### Exercise goal
Word for word, reproduce each line of the data below, omitting every image.

[Opening Dataset records section]

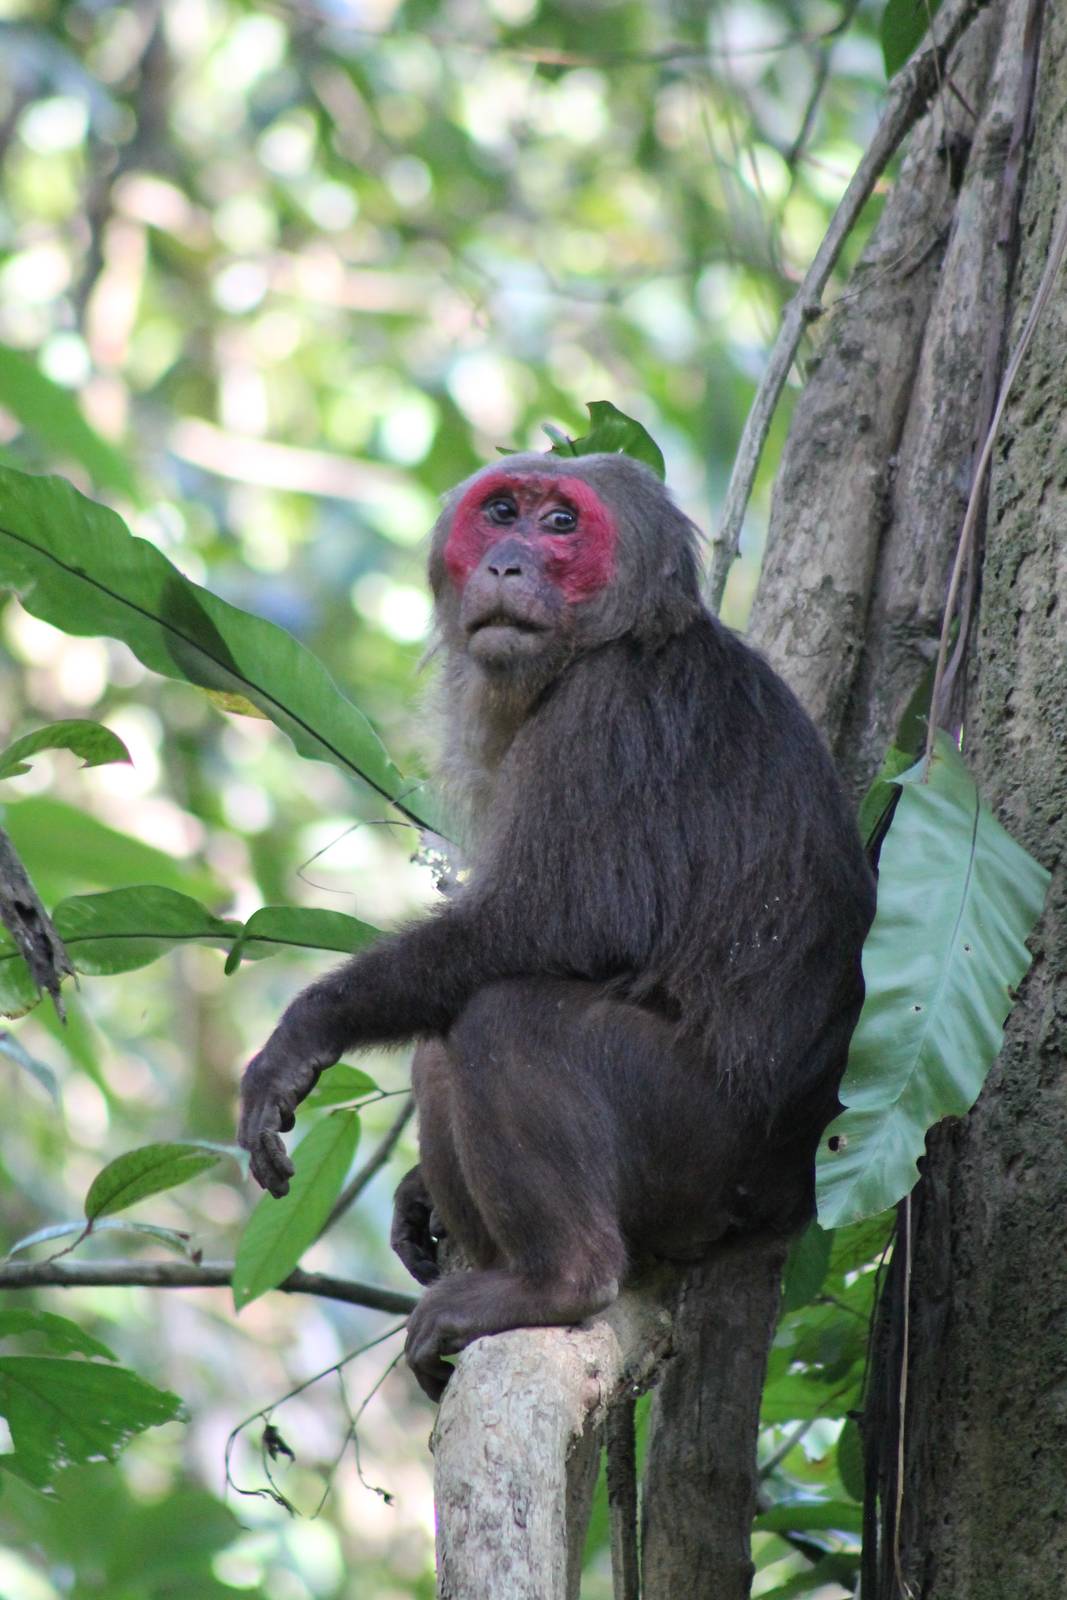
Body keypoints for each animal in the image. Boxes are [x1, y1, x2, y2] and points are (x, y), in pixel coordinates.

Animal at [238, 452, 876, 1402]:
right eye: (501, 511)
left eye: (560, 525)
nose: (506, 562)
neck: (612, 640)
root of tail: (794, 1192)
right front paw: (415, 1192)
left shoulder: (608, 716)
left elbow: (554, 922)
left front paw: (307, 1030)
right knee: (444, 1045)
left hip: (704, 1151)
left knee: (507, 1017)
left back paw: (559, 1282)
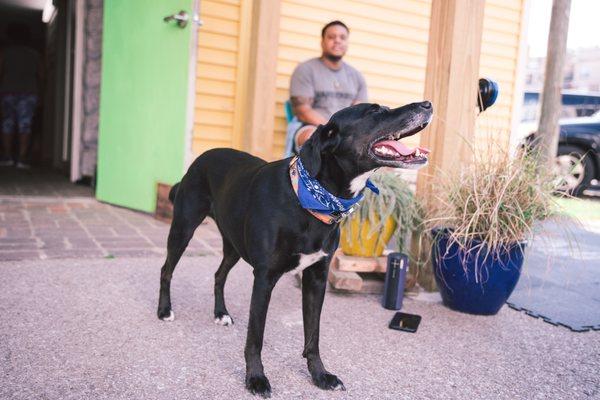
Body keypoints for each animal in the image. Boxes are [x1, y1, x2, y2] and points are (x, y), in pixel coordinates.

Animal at [157, 102, 434, 396]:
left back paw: (220, 313)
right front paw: (256, 378)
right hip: (184, 228)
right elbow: (255, 337)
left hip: (234, 245)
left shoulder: (316, 277)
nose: (427, 104)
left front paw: (320, 375)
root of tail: (203, 157)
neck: (313, 198)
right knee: (166, 269)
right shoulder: (264, 278)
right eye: (374, 112)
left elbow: (313, 335)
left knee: (219, 275)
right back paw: (164, 310)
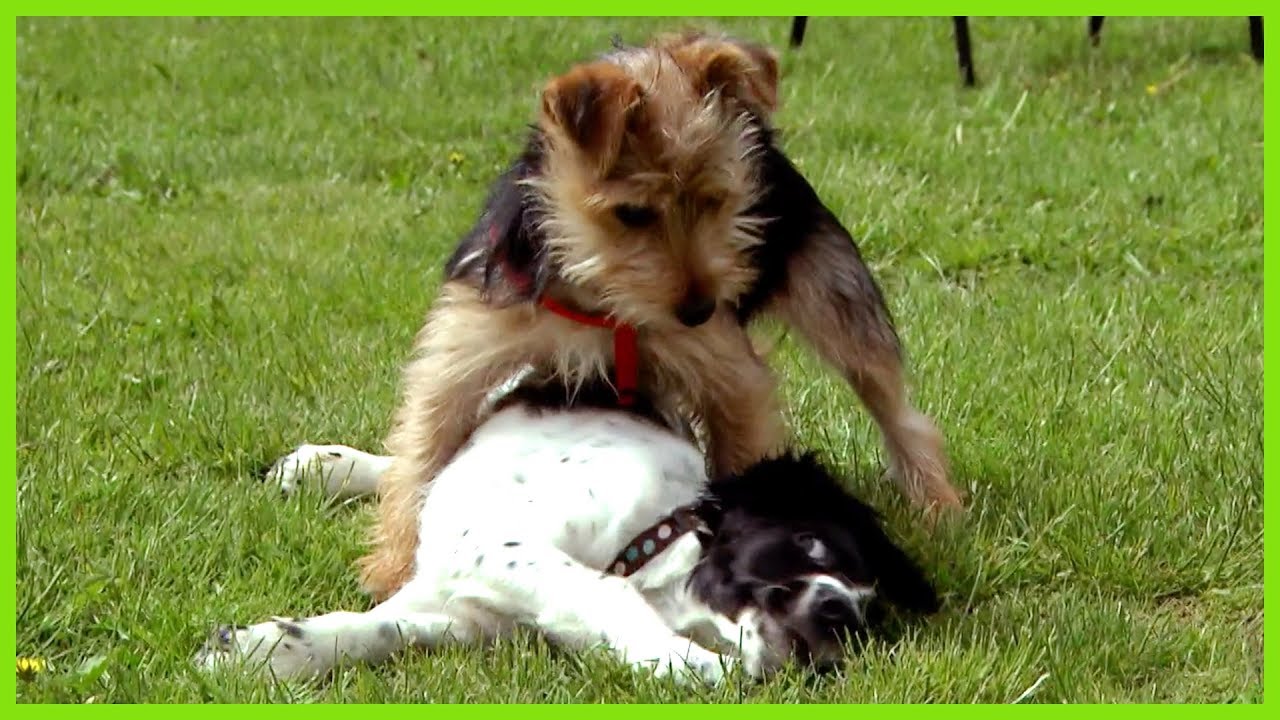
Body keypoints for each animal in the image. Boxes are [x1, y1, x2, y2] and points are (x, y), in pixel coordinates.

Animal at [199, 379, 942, 681]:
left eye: (874, 610)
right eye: (812, 544)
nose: (843, 613)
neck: (653, 543)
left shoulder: (462, 608)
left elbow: (377, 630)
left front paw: (259, 650)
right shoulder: (491, 545)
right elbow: (603, 591)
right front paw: (679, 659)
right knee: (413, 467)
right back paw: (327, 466)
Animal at [358, 32, 962, 599]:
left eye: (717, 201)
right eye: (632, 213)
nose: (698, 309)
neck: (601, 301)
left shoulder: (730, 375)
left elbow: (741, 452)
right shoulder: (465, 355)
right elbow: (422, 453)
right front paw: (393, 567)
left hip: (836, 295)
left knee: (895, 406)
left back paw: (938, 504)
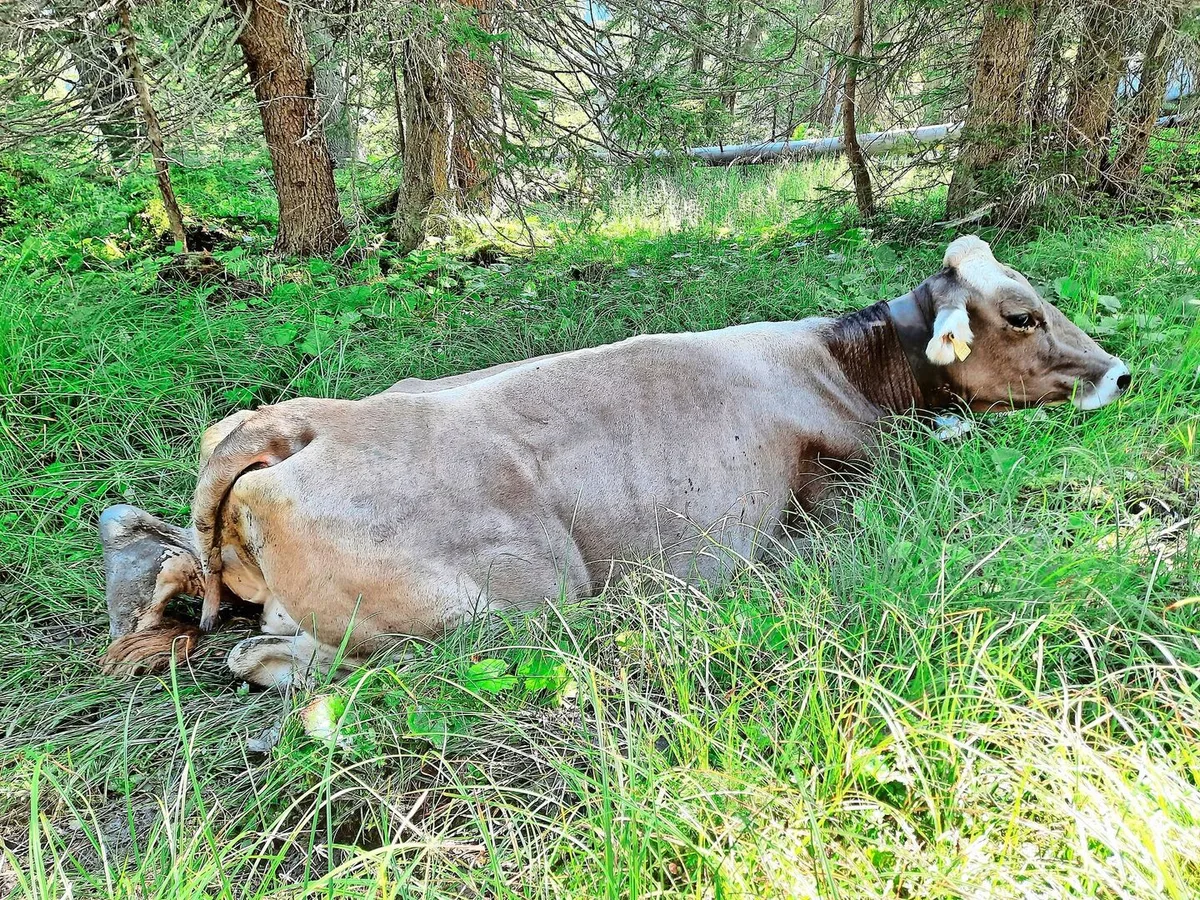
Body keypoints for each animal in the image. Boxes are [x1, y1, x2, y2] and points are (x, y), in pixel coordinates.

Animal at [99, 236, 1131, 687]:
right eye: (1024, 314)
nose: (1120, 372)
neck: (839, 365)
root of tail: (296, 423)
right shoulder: (843, 479)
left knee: (183, 572)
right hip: (522, 600)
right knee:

[Closing Dataset records section]

### Answer below
Body keypoints for each animal in the image. Boxes are [x1, y1, x2, y2] and points are (x, y), in pixel coordinates.

Animal at [238, 452, 876, 1402]:
right eye: (501, 511)
left eye: (560, 525)
nose: (506, 562)
neck: (612, 640)
root of tail: (794, 1192)
right front paw: (415, 1192)
left shoulder: (608, 716)
left elbow: (554, 922)
left front paw: (307, 1030)
right knee: (444, 1045)
left hip: (704, 1151)
left knee: (507, 1017)
left back paw: (559, 1282)
Body keypoints for each animal in the image. Boxes are [x1, y1, x2, y2] and points are (x, y), in pixel coordinates.

Animal at [157, 102, 434, 396]:
left back paw: (220, 313)
right front paw: (256, 378)
right hip: (184, 228)
right elbow: (255, 337)
left hip: (234, 245)
left shoulder: (316, 277)
nose: (427, 104)
left front paw: (320, 375)
root of tail: (203, 157)
neck: (313, 198)
right knee: (166, 269)
right shoulder: (264, 278)
right eye: (374, 112)
left elbow: (313, 335)
left knee: (219, 275)
right back paw: (164, 310)
Body keypoints for each animal in the image. Boxes are [x1, y1, x2, y2] and points are (x, y), in pixel coordinates.

Animal at [199, 379, 942, 681]:
left eye: (874, 610)
right eye: (812, 544)
nose: (843, 613)
neck: (653, 543)
left shoulder: (462, 608)
left elbow: (377, 630)
left front paw: (259, 650)
right shoulder: (491, 545)
right elbow: (603, 591)
right front paw: (679, 659)
right knee: (413, 467)
right back paw: (327, 466)
Animal at [358, 32, 962, 599]:
left eye: (717, 201)
right eye: (632, 213)
nose: (698, 309)
neck: (601, 301)
left shoulder: (730, 375)
left elbow: (741, 452)
right shoulder: (465, 355)
right elbow: (422, 453)
right front paw: (393, 567)
left hip: (836, 295)
left knee: (895, 406)
left back paw: (938, 504)
Body keypoints for each animal in the image. Boxes are [x1, y1, x2, y2] and points are (x, y), in pixel coordinates.

Animal at [99, 236, 1131, 687]:
right eye: (1024, 314)
nose: (1120, 372)
neck: (839, 365)
root of tail: (296, 423)
right shoulder: (843, 479)
left knee: (183, 572)
right hip: (522, 600)
right knee:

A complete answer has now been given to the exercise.